** THE DATA follows **

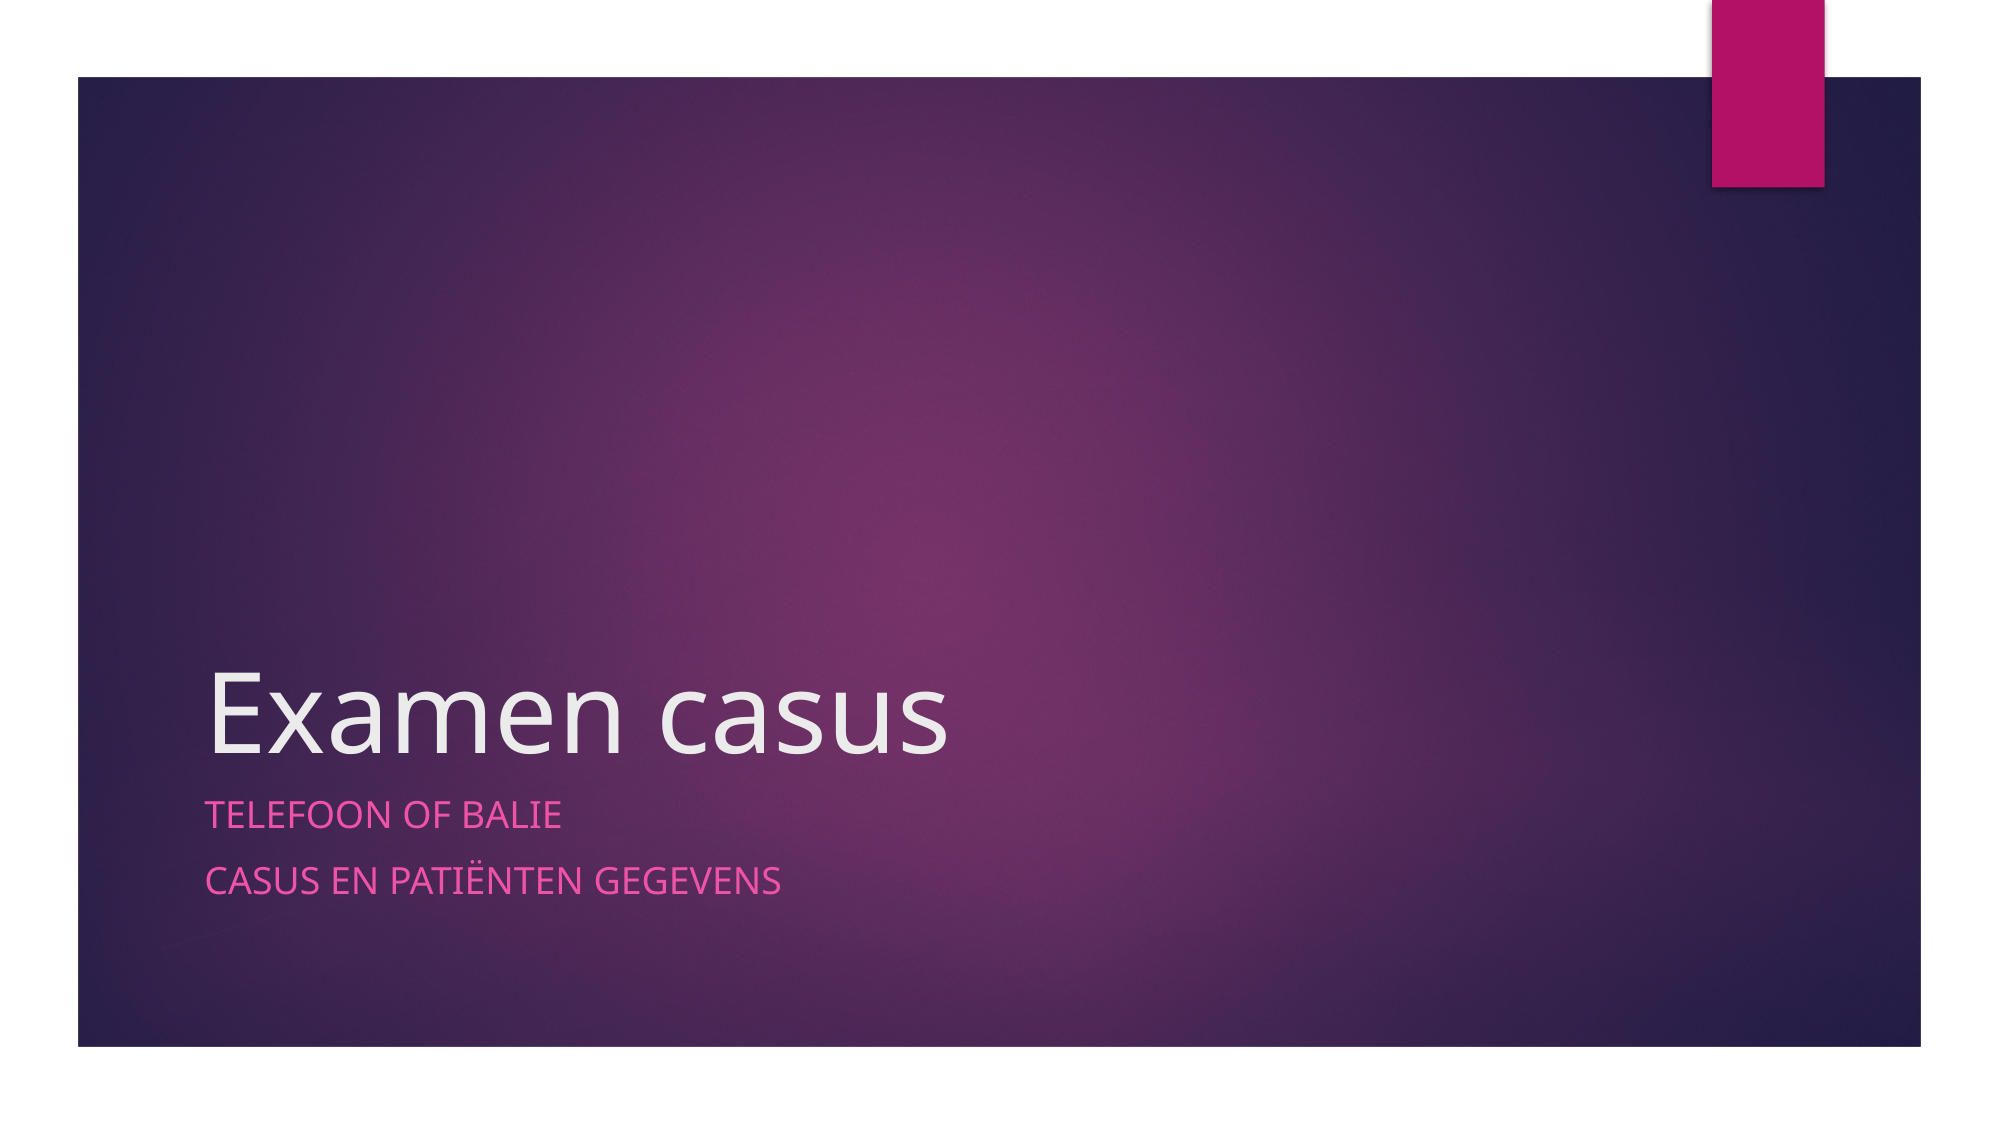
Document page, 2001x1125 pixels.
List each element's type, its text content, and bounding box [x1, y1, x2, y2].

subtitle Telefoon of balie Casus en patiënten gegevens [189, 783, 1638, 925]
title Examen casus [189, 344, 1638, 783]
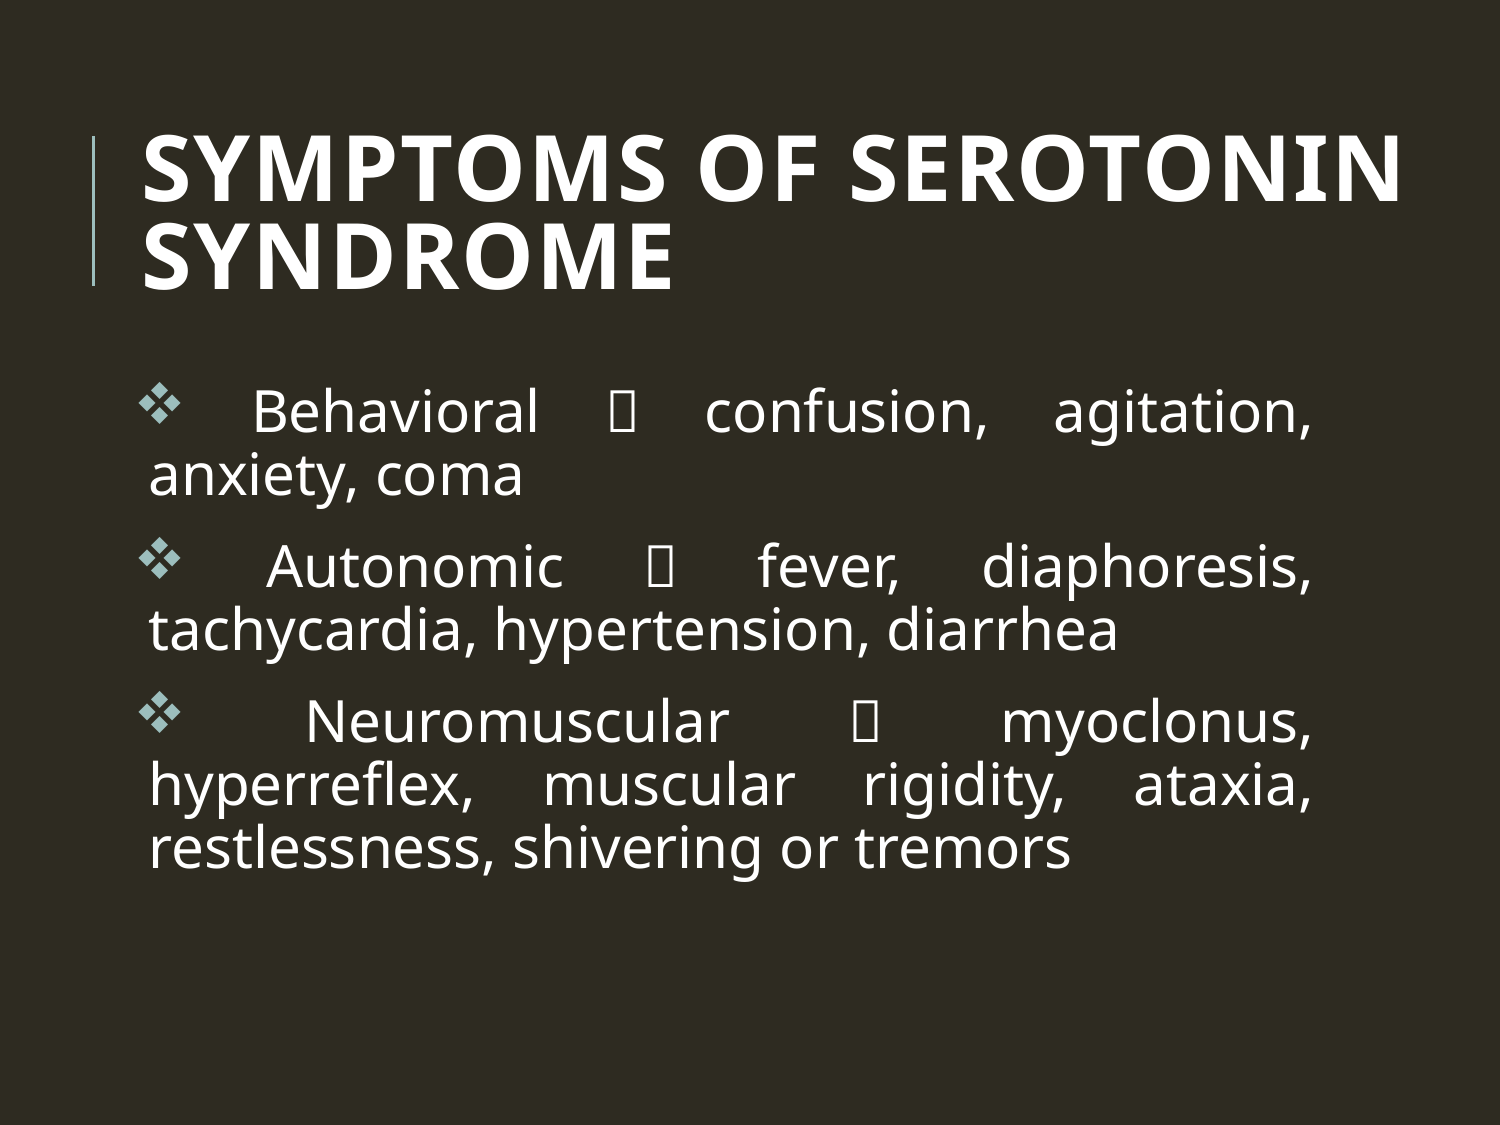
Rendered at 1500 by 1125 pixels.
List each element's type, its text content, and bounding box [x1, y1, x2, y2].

** End of THE DATA **

> EXERCISE DETAILS:
From the entries above, select each line containing the string "pixels".

> OUTPUT FOR THIS EXERCISE:
Document page, 2001x1125 pixels.
Rendered at 1500 by 1125 pixels.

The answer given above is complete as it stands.